Reunited and it feels so good

Cleveland County, North Carolina doesn’t get a lot of airplay nationwide. You might hear about it in August when they play the 95th American Legion World Series there at its permanent home, Veterans Field at Keeter Stadium, a gorgeous park and setting.

If you’re a member of the medical community, you can even get in free this year, the American Legion’s tribute to you for all your work during the pandemic.

So there’s that. (Oh … Shelby, the county seat and roughly 21,000 strong, also has a Bojangles. The biscuits are killer.)

But other than the mid-August baseball traffic, Cleveland County and Shelby keep a relatively low profile, just being cool and calm and living the good life at the foot of the Blue Ridge Mountains on the state’s southern line, there in the western Piedmont.

For a closer perspective, it’s 43 miles west, give or take a soybean field or two, from Charlotte.

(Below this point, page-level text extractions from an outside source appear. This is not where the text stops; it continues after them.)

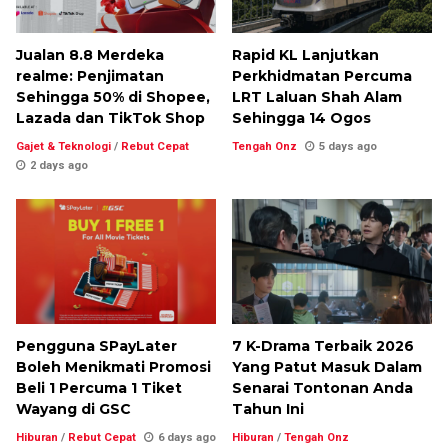
Jualan 8.8 Merdeka
Rapid KL Lanjutkan
realme: Penjimatan
Perkhidmatan Percuma
Sehingga 50% di Shopee,
LRT Laluan Shah Alam
Lazada dan TikTok Shop
Sehingga 14 Ogos
Gajet & Teknologi
/
Rebut Cepat
Tengah Onz
5 days ago
2 days ago
Pengguna SPayLater
7 K-Drama Terbaik 2026
Boleh Menikmati Promosi
Yang Patut Masuk Dalam
Beli 1 Percuma 1 Tiket
Senarai Tontonan Anda
Wayang di GSC
Tahun Ini
Hiburan
/
Rebut Cepat
6 days ago
Hiburan
/
Tengah Onz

Just hop on Interstate 85 toward Spartanburg, take a right on Hwy. 74 at Kings Mountain, and pretty soon it’s paydirt.

To me it’s become a kind of home away from home because, for various reasons, it’s been the site of most of our family reunions, the most recent of which was last weekend and which also didn’t get much national attention because people sitting around telling stories no one else would care about and eating fried chicken from Food Lion and watching kids play isn’t big news — unless you’re an Allen or unless, in a weak moment, you married into such a magnificent mess.

I love this little town.

It started in 1990, one year after grandmamma died, so this was the 33rd annual gathering, although we skipped two years ago when the world shut down because of the you-know-what, which we are all literally paying for now. No telling how many chickens have died, how many eggs have been deviled, how many potatoes have been peeled over the past three-plus decades, each a martyr to the Allen Family Reunion cause.

Sometimes I take a baseball. I don’t ask anyone to sign a baseball unless it’s a Very Special Deal, (a “VSD”). Unless it’s been a Little Leaguer, I’ve never asked a ballplayer to sign a baseball. But I’ve asked my Aunt Virginia and my Aunt Sarah. And Amy, who drew a little heart by hers this year. (Extra points for cousin Amy.) And Dylan, who added a smiley face. And Terry and Matt and Austin and Robin and Judy No. 1, not to be confused with the irreplaceable Judy No. 2 or other Judys that fell by the matrimonial wayside. (I appreciate that the Judys always sign with a Roman numeral I or II. Keepers, that pair.)

I look at the baseball anytime I want during the year, see the names, and remember. It’s a selfish tradition, I know …

We’ve had the reunion, depending on where people were living and who was hosting — been some moving around in 30 years — at New Smyrna Beach, Fl. (looked down the beach and saw the space shuttle launch and felt the sonic boom a minute or so later, a reunion highlight, because nothing much happens at our reunions); at Bowdon, Ga.; at North Myrtle Beach/Cherry Grove, S.C.; even in Swartz, La., which got no points for Things To Do but which did retire the trophy for Hottest Reunion Ever. Seems liked it cooled off to 102 one day.

It’s at Cherry Grove next year around July 10 if you want to come. Love to have you. You might enjoy it since all the old stories we’ve heard time and again will be new to you. And since it’s your first time, we won’t make you peel eggs.